I want to lex the following code example:
prop levelBasedAlerter uni { a b } \I ->
levelBasedAlerter a
| a > I ->
b: "ALERT: %a"
this should be
Prop
Var "levelBasedAlerter"
Uni
PortSpecS " { a b }"
Lam
Var "I"
PatternMatchEnd
Indent 2
Var "levelBasedAlerter"
Var "a"
Indent 4
PatternGuard
Var "a"
Var ">"
Var "I"
PatternMatchEnd
Indent 6
Var "b"
DefinedByCol
StringLit "Alert: %a"
however, my alex lexer stops with an error on encountering \
in the first line (with and without a space behind the \
).
Why is this the case? The Lexer:
{
{-# LANGUAGE DeriveDataTypeable #-}
module Lexer where
import Data.Typeable
import Data.Data
import Data.List
import Data.List.Split
import Data.Char
import Debug.Trace
import Prelude hiding (lex)
import Control.Monad (liftM)
}
%wrapper "posn"
$digit = 0-9
@string = (. # [\" \\] )
$alpha = [a-zA-Z]
@real = ($digit+ \. | $digit * \. $digit +)
@boolLit = ("True"|"False")
@alphaNum = ($alpha|$digit)+
$bracketsOpen = [\(\[\{]
$bracketsClose = [\)\]\}]
$brackets = [ $bracketsOpen $bracketsClose]
@identifier = [^ : ! = \\ \ " $brackets]+
@commaOrSpace = (\,\ * | \ +)
@scopedIdentifier = @identifier(\.@identifier)+
@globalKeyword = (prop|mesh|let|omni|uni|let|using|module|import|where)
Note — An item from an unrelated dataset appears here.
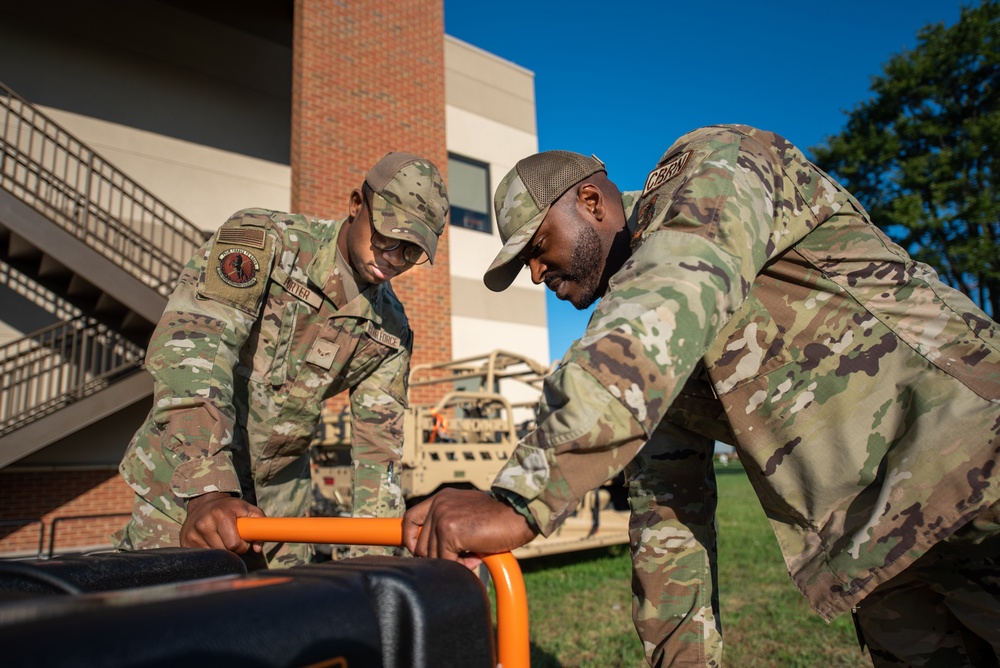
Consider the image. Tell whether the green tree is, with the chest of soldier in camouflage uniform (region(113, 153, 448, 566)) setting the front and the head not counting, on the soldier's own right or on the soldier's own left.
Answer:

@port = (@identifier:\ *)?@identifier
@portSpec = ((@identifier|@scopedIdentifier):)?
" "*
\{\ * @port
(@commaOrSpace @port)*
" "*\}
@deepPortSpec = ((@identifier|@scopedIdentifier):)?
" "*
\{\ * @identifier: (. # \})+ \}
@indent = \n[\t\ ]+
tokens :-
@indent { \_ s -> Indent $ length s }
$white+ ;
"--".* ;
@globalKeyword { \_ keyword -> getTokenOf keyword }
$digit+ { \_ s -> IntL (read s) }
@real+ { \_ s -> DoubleL (read s) }
@boolLit { \_ s -> BoolL (read s) }
\" @string \" { \_ s -> StringLit (tail . init $ s) }
@portSpec { \_ s -> PortSpecS s }
@deepPortSpec { \_ s -> DeepPortSpecS s }
":" { \_ s -> DefinedByCol }
"," { \_ s -> Comma }
"!" { \_ s -> Negate }
"==" { \_ s -> Eq }
"=" { \_ s -> LetAssOp }
"~>" { \_ s -> Wire }
"->" { \_ s -> PatternMatchEnd }
$bracketsOpen { \_ s -> BracO s}
$bracketsClose { \_ s -> BracC s}
"||" { \_ s -> Or }
"|" { \_ s -> PatternGuard}
"!!" { \_ s -> AccessPort }
"\\" { \_ s -> Lam }
@scopedIdentifier {\_ s -> ScopedVar s }
@identifier { \_ s -> Var s }
{
clean :: String -> String
clean s = reverse $ rmWs $ reverse $ rmWs s
where rmWs = dropWhile (\c -> c ==' ' || c == '\t')
traceThis :: (Show a) => a -> a
traceThis a = trace ("DEBUG: " ++ show a) a
data Token
= Prop
| Mesh
| Module
| Import
| Where
| Var String
| BracO String
| BracC String
| Comma
| Eq
| PatternGuard
| Or
| ScopedVar String
| Omni
| Uni
| PortSpecS String
| DeepPortSpecS String
| DefinedByCol -- ':' after definitions
| Indent Int
| PatternMatchEnd -- '->' after PM
| Negate
| Let
| LetAssOp -- '=' in let x = ...
| Wire
| AccessPort
| Using
| Lam
| StringLit String
| IntL Int
| DoubleL Double
| BoolL Bool
| EOF
deriving (Eq,Show,Data)
getTokenOf :: String -> Token
getTokenOf s = fromConstr
$ head $ filter ((==s) . map toLower . showConstr)
$ dataTypeConstrs $ dataTypeOf $ Prop
}
I think it has something to do with how i match for the \
token.
However, I have tried matching it like
'\'
'\\'
"\"
"\\"
\\
\
and also with a regular expression, but nothing seems to work.
Is there some weird behavior regarding \
in alex? or is it some other trivial error that I am unable to see?
Update
I tried changing the @identifier
to this now:
@identifier = (. # [ : ! = \\ \ " $brackets])+
to do "anything except for x" matching in an alexy way but this did not change anything in the output.